# [What the task requires]
Copy the lines below verbatim, everything from the line containing "Carol B. Tremble" down to the line containing "Is Opdracht the majority of the pie?", both included.

# [Data to examine]
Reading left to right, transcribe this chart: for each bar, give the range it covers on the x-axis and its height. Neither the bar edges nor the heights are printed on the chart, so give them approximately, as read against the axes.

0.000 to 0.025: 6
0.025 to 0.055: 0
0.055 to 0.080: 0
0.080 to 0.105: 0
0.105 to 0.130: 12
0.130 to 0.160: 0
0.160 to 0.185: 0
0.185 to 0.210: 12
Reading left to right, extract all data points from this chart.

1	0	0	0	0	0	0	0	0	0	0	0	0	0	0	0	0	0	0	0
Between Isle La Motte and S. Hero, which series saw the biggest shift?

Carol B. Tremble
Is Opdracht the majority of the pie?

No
---
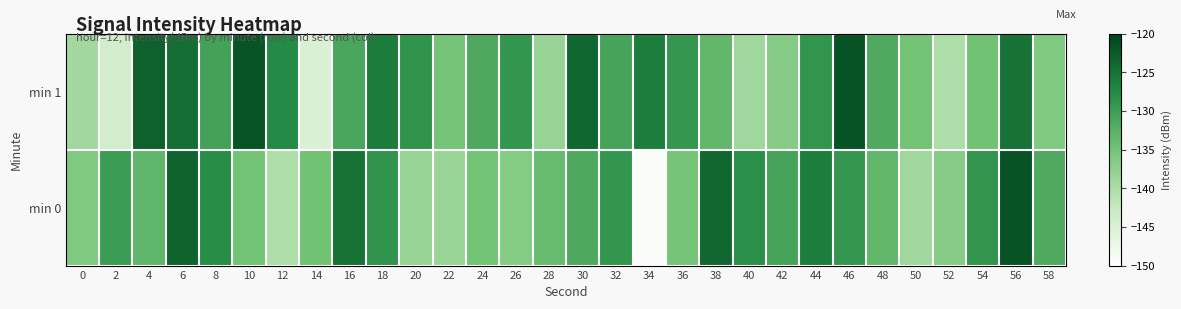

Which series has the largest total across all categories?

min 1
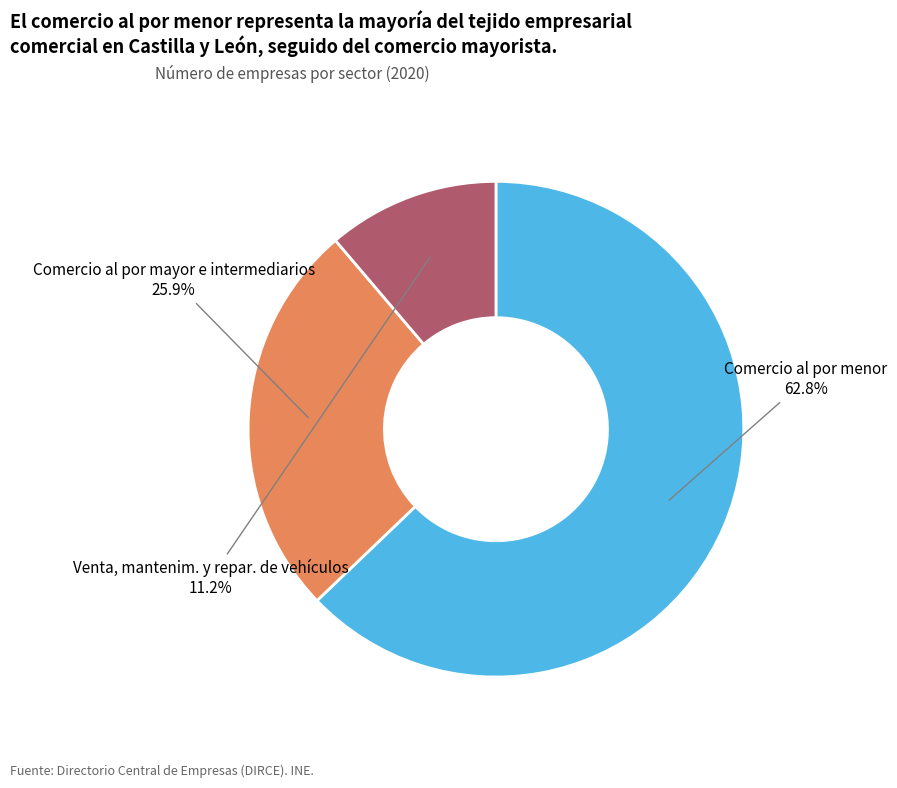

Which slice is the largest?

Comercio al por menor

# [Result for this task]
Carol B. Tremble
Is Opdracht the majority of the pie?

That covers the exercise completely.